@trelja said: "True transmission lines (TL) handily outperform both bass reflex / ported and sealed and aperiodic bass loading configurations."
I agree that good transmission lines sound wonderful, and have greater potential than either reflex or sealed or aperiodic boxes. As a manufacturer, with enclosure cost being the dominant cost, I believe that I can offer more bang for the buck with a good reflex box.
Going back to my DIY days, one issue that I ran into with transmission lines is the one-wavelength cancellation dip. At the frequency where the path length is equal to one wavelength, the backwave energy emerging from the open terminus is 180 degrees out-of-phase with the energy coming from the front of the cone. The two are physically close enough that significant cancellation occurs. I could hear the dip before I figured out what was causing it. You can see it in anechoic measurements of transmission line speakers:
https://www.soundstage.com/index.php?option=com_content&view=article&id=775:nrc-measurements...
https://www.soundstage.com/measurements/pmc_gb1/
The dip is probably not as bad in the power response (summed omnidirectional response) but it will still be present. Fortunately dips look much worse on paper than they actually sound - the ear is pretty good at ignoring them.

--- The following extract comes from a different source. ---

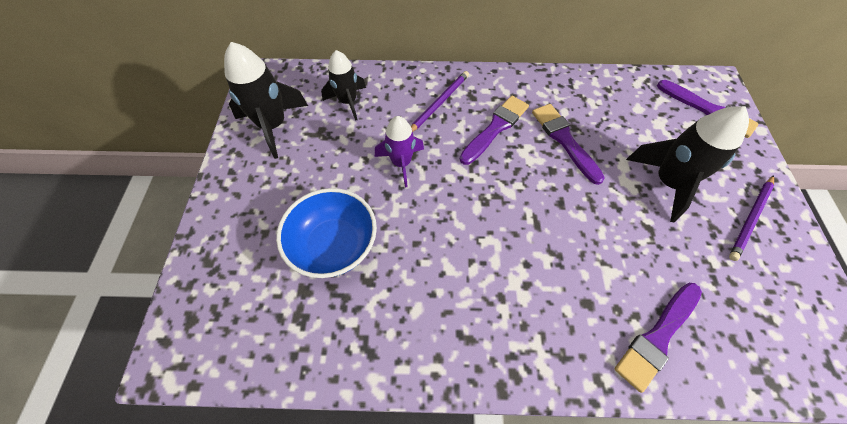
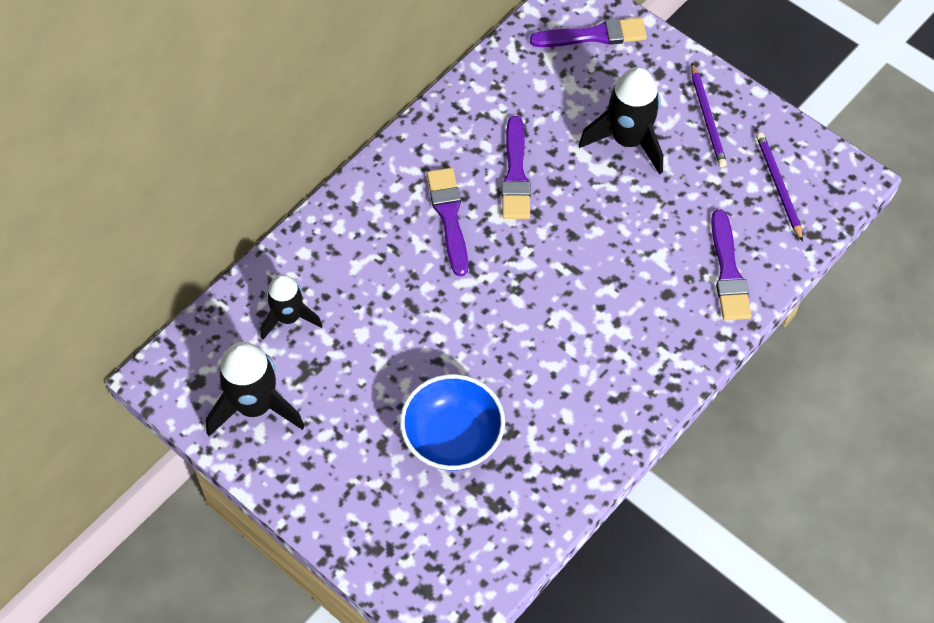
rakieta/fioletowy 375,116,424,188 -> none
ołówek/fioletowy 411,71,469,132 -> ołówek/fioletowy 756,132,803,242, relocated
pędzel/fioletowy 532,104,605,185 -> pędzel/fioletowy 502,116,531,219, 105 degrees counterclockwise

There are techniques for mitigating the dip (positioning the woofer partway down the line, using very dense stuffing, building a Helmholtz absorber into the line), but like practically everything else in speaker design, they involve tradeoffs.
From your experience, do you have any comments on the one-wavelength dip? Did Bud Fried do anything in particular to mitigate it?

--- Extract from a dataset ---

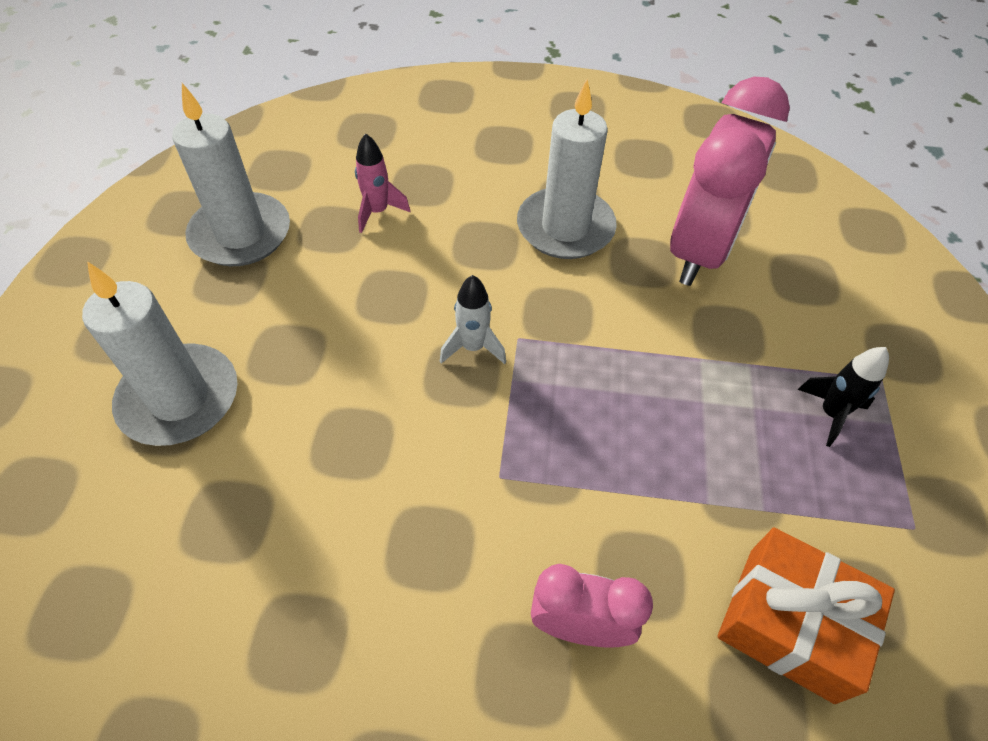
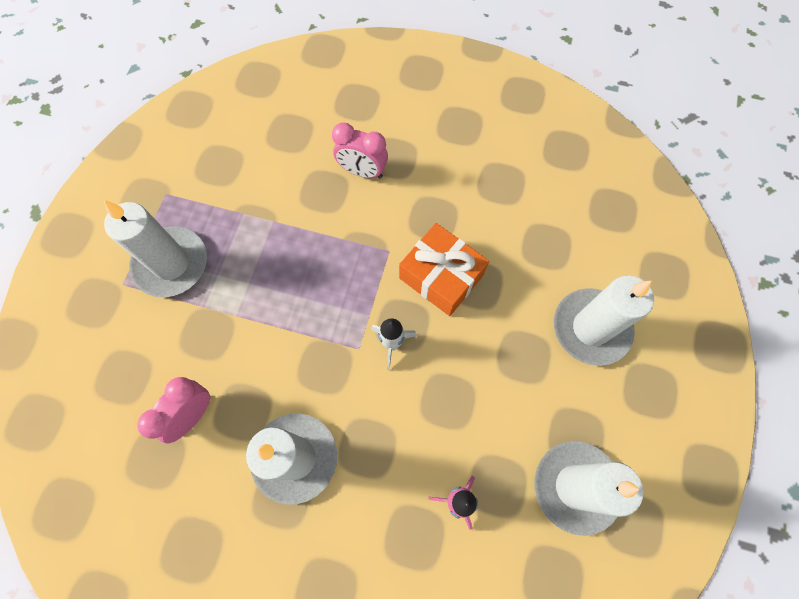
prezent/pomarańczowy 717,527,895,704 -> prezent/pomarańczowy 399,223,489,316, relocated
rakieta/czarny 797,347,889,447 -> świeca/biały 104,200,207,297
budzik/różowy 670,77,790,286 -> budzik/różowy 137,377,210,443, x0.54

Trelja again: "As great as TL is for bass, it’s all the more advantageous for midrange loading."
Again, I agree. I think the transmission line acts like a "trap" for the backwave midrange energy, so that very little of it reflects back into the cone.
I had an article published in SpeakerBuilder magazine back in 1986 that used transmission line loading for the two 7" midwoofers and for the 30" tall ribbon they were mated with. Over the years several people have told me they tried various enclosure designs for the same ribbon and my "W-shaped" transmission line geometry worked the best.
I still think about doing a transmission line "satellite" speaker that would be augmented south of 80 Hz by a distributed multisub system, since I believe the room effects are the biggest issue in the bottom two octaves. This would let me use a smaller transmission line box (less costly) and would take advantage of its superior midrange potential (which is imo its biggest benefit). Maybe one of these days.
What I have found with reflex boxes, and this is somewhat counter-intuitive, is that placing the ports right smack behind the woofer cone results in better midrange than from a sealed box. I think this is because the (flared) ports act like traps and remove at least some of the midrange energy that would otherwise reflect back into the cone. So this is perhaps a crude first approximation of one of the benefits of a good transmission line. On these speakers I include a reduced-level rear-firing tweeter to combine with the port-escape midrange energy, to correct the spectral balance of the reflections.